▶ _Exercise aim_: How many lines of the records contain the string "series"? Match case exactly, and reply with the number only.

▶ _Record set_:
+-------+

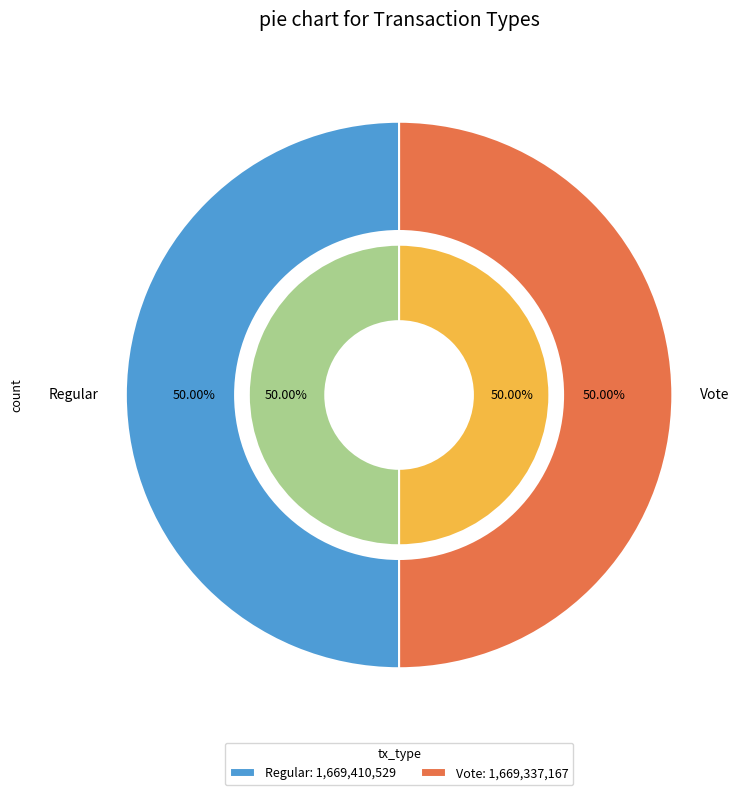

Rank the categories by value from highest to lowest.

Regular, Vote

+-------+

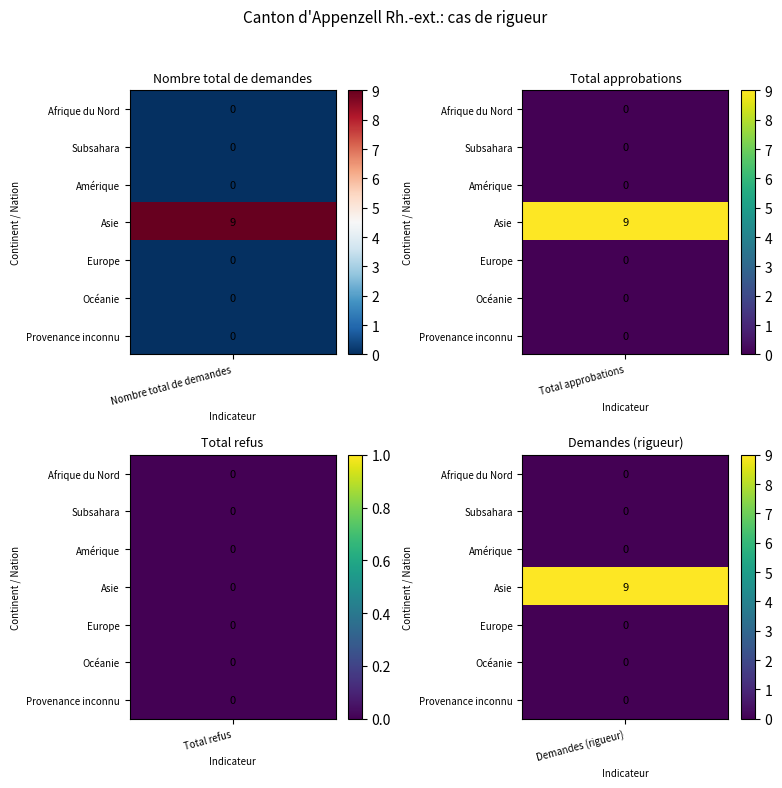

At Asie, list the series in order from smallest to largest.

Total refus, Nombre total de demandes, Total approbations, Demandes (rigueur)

+-------+

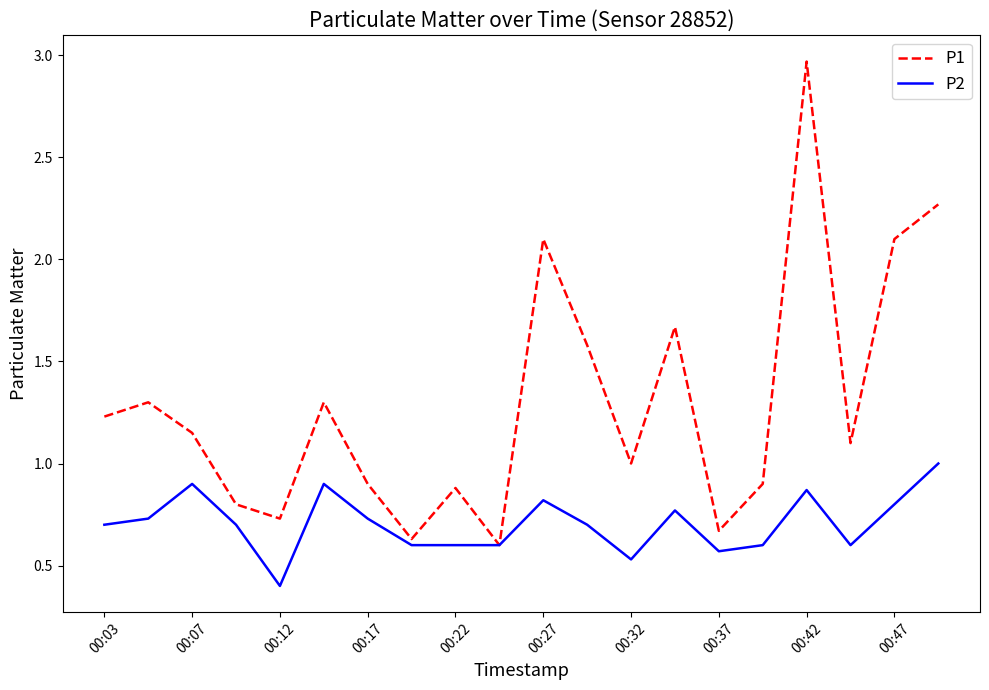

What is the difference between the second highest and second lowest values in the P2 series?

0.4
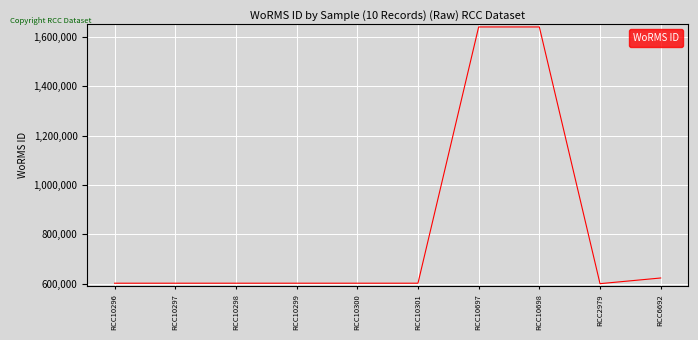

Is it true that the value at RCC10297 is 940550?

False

+-------+

▶ _Response area_: 2